* [Required task 1]
Answer these questions about the Affinity Designer brush tutorial below:
(a) Which two presets should be set in the Slices menu?
(b) Where on the screen is the Brushes tab located?
(c) According to the quoted Affinity documentation, what values does an image brush base its stroke on?
* [Required task 2] Pick up the Affinity Designer brush tutorial below after its final sentence and keep writing it.

Now click on the Slices tab, located next to the Layers tab, and expand the menu associated with your newly-created slice:

Slices menu
The Slices menu will allow you to designate the properties of your exported image, including file type, size, location, file name, and more.

In the menu, make sure you have the following presets:

  • PNG as the file type
  • 1x as the size

Now click the little white icon located to the right of the slice name. You will be prompted to choose a location on your hard drive to export your slice to, and you’ll also be able to name the file as well.

Export button
The Export button is a tiny white icon located next to the export properties. Click the image to enlarge.

Once saved, your object/slice should be accessible on your hard drive as a PNG image.

Step 3: Import Your PNG As A Textured Brush

Now it’s time to add a new textured brush using your PNG image, allowing you to make brushes in Affinity Designer with your own designs.

To do this, navigate back to the Designer Persona and locate the Brushes tab in the top-right of your screen. You will see an index of brushes to choose from:

Brushes menu
Each brush is indexed under its own category. You can choose to place your own brush in any category you’d like, or you can create a new category for custom brushes, which be ideal for organizational purposes.

Click the little menu icon to the right of the Brushes tab and select New Textured Image Brush.

Add textured image brush
Add a new textured image brush by clicking on the little hamburger menu to the right of the Brushes tab, then selecting it from the list.

Brush Types

The reason why we’re choosing textured image brush instead of textured intensity brush is because the image brush is what allows us to use the shape that we’ve created as a brush.

According to Affinity’s documentation, intensity brushes:

Creates a brush stroke based on the opacity values of a raster image.

However, image brushes:

Creates a brush stroke based on the color values of a raster image.

Or in other words, intensity brushes are used when you want to create a brush based on an image, whereas image brushes are used when you want to create a brush based on a shape.

Once selected, your imported PNG will now be usable as a brush:

Added brush
Your newly added brush will populate in the Brushes menu.

Using Your Custom Brush

Now that you know how to make brushes in Affinity Designer, let’s go over how to utilize them.

* [Data provided]
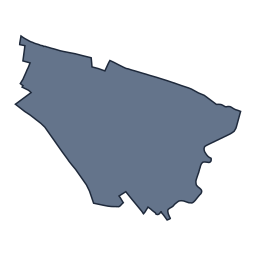 the district of Ben Tre, Bến Tre, Vietnam
{"feature_id": "81297802B1495670326955", "entity_name": "Ben Tre", "entity_type": "district", "adm_level": 2, "iso_a3": "VNM", "parent_name": "Vietnam", "parent_adm1": "Bến Tre", "projection": "mercator", "projection_center": [106.381, 10.237], "detail": "fine", "context": "isolated", "style": "filled", "palette": "slate", "viewbox_px": 256, "rotation_deg": 0, "n_neighbors": 0, "source": "geoboundaries", "source_scale": "gbopen_adm2", "svg_char_len": 3234}
<svg xmlns="http://www.w3.org/2000/svg" viewBox="0 0 256 256"><path d="M240.6,111.4L238.0,110.4L235.7,109.7L234.4,109.1L233.0,108.3L231.3,107.2L230.0,106.6L228.8,106.5L227.7,106.5L226.8,106.7L226.3,106.8L225.6,106.7L225.3,106.7L225.0,106.6L224.2,106.1L222.8,105.3L221.8,104.8L221.5,104.7L220.9,104.5L218.9,104.3L216.4,104.4L208.1,98.2L204.2,95.3L198.4,92.9L191.5,89.1L188.5,87.9L181.5,85.6L176.4,83.8L167.0,80.6L159.6,78.3L156.8,77.4L149.5,75.3L147.9,74.8L146.4,74.3L142.2,73.1L134.9,70.9L132.0,70.1L131.0,69.8L128.3,68.9L126.8,68.6L126.0,68.4L123.4,67.2L118.6,64.8L113.6,62.2L109.9,60.5L109.0,62.1L108.1,63.9L104.9,70.9L98.4,68.6L92.0,66.9L91.7,63.3L91.2,57.8L90.6,57.6L88.9,57.2L82.0,55.5L75.0,53.7L69.2,52.6L63.1,51.4L60.0,50.7L56.7,49.7L53.6,48.8L51.9,48.4L50.2,47.9L48.3,47.3L46.7,46.9L45.6,46.5L44.9,46.3L43.5,46.4L43.4,46.1L42.6,45.7L41.6,45.5L40.6,45.4L39.8,45.0L38.6,44.5L37.3,44.1L36.1,43.8L34.4,43.2L32.7,42.4L31.8,42.1L30.9,41.8L29.8,41.3L28.0,40.3L24.9,38.6L22.7,37.2L21.0,36.0L19.8,43.0L19.7,44.6L22.7,45.2L24.9,45.7L24.3,50.5L22.9,60.9L25.0,61.5L30.1,62.9L28.1,67.8L27.0,70.0L26.1,72.2L23.9,77.1L23.2,78.7L22.9,79.4L22.0,80.8L20.3,83.6L23.0,85.7L22.4,86.7L22.1,87.1L28.0,90.0L29.6,91.1L31.1,92.6L21.5,99.7L16.1,103.7L15.4,104.2L24.6,111.4L30.1,115.0L36.0,119.6L40.8,123.3L44.8,127.1L62.4,152.1L67.9,159.6L68.5,160.6L71.7,164.7L75.6,169.4L86.4,184.8L89.5,191.1L93.6,203.2L103.6,205.3L107.8,206.1L111.1,206.5L114.0,206.6L115.6,206.6L118.6,206.7L119.2,206.5L120.1,205.9L120.3,205.7L120.7,205.3L121.7,204.2L122.8,203.1L123.3,202.7L122.0,200.6L120.2,197.6L119.0,196.0L125.8,191.7L131.4,198.7L137.2,205.7L140.4,209.6L141.8,211.3L142.5,212.3L143.3,213.6L143.5,213.8L145.0,212.0L148.0,207.1L150.9,209.2L151.2,209.5L152.3,210.5L153.6,211.5L154.5,212.2L155.1,212.6L155.4,212.8L155.6,213.1L155.6,213.4L155.7,213.8L156.1,214.1L156.4,214.3L157.3,214.5L157.9,214.5L158.5,214.3L159.2,213.9L159.9,213.2L160.5,212.2L160.8,211.8L161.1,211.7L161.3,211.8L161.5,212.5L161.9,213.2L162.3,213.6L162.6,213.9L163.8,215.4L167.1,220.0L169.3,219.1L170.2,218.6L170.3,218.3L170.2,218.1L169.6,217.0L168.3,214.0L167.8,211.5L167.8,210.3L168.2,209.4L169.7,208.2L170.5,207.8L170.7,207.6L171.2,207.4L172.0,206.9L172.7,206.4L173.2,206.0L173.5,205.6L174.2,204.8L174.6,204.3L175.8,203.3L177.3,202.1L178.7,201.1L180.0,200.8L181.2,200.7L182.5,200.8L183.8,201.0L185.2,201.5L187.2,202.2L189.0,202.8L190.2,202.8L191.2,202.9L192.0,202.9L192.5,202.7L193.0,202.4L193.8,201.8L195.2,200.4L196.3,199.0L198.2,196.6L199.8,194.7L200.6,194.0L201.2,193.1L201.5,192.4L201.6,191.9L201.7,191.6L201.6,190.7L201.4,190.1L200.9,189.4L199.8,188.3L197.9,186.8L196.9,185.7L196.4,185.1L196.1,184.0L195.9,182.3L195.9,181.0L196.3,179.5L196.9,177.6L197.8,174.9L198.7,172.4L199.4,169.8L199.5,169.3L200.1,167.6L200.4,166.3L200.8,165.1L201.4,163.8L202.0,163.1L202.5,162.5L202.9,162.2L203.5,162.1L204.3,162.0L205.1,162.0L206.0,162.1L207.0,162.2L208.2,162.4L208.9,162.5L209.6,162.3L210.2,162.0L210.9,161.2L211.2,160.0L211.1,158.3L209.2,157.3L208.0,156.4L206.6,154.8L204.9,152.2L204.4,151.1L204.0,148.9L204.5,146.9L205.3,146.1L206.5,145.4L209.5,143.9L230.2,133.9L232.3,132.6L234.1,131.3L234.7,130.3L235.9,128.3L236.5,126.4L240.6,111.4Z" fill="#64748b" stroke="#1e293b" stroke-width="1.5"/></svg>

* [Written reply 1]
(a) PNG as the file type and 1x as the size.
(b) In the top-right of the screen.
(c) The color values of a raster image.

* [Written reply 2]
Grab the Vector Brush Tool (keyboard shortcut: B) and select your custom made brush from the Brushes tab. You should be able to paint on the canvas with it:

Custom brush stroke
Click and drag on the canvas to create a brush stroke using your custom brush.

A vector path will be created following your hand motion. You can edit this path further using the Nodes Tool (keyboard shortcut: A)

Brush nodes
The brush stroke will follow a path, which can be altered using the Nodes Tool.

Adjusting Your Brush

You can edit the properties of your custom brush by simply double-clicking it, which will open the brush editor:

Brush editor menu
Refer to the video tutorial at the beginning of the lesson to see how all of these settings affect your brush strokes.

The brush editor allow you to make various alterations to the behavior of your brush, including:

  • Brush Width: This controls the size/thickness of the brush stroke.
  • Size Variance: Allows you to make it so that your brush thins out to a point near the end of the brush stroke.
  • Opacity Variance: Can make it so that your brush transitions to transparency towards the end of the brush stroke.
  • Body: Choosing Stretch (default) will make it so that your PNG image stretches the length of your brush stroke. Choosing Repeat will make it so that the PNG image is repeated multiple times along the path.

The preview box at the bottom of the menu with red lines on each side represent the start and end point of the brush. Moving the lines inward will make it so that only a potion of the brush is used.

It is recommended that you watch the video tutorial at the beginning of the post for a thorough demonstration of how all of these settings work.

Changing The Color Of A Textured Image Brush

Although the textured image brush allows us to make brushes in Affinity Designer based on a custom shape, it’s not without its downsides.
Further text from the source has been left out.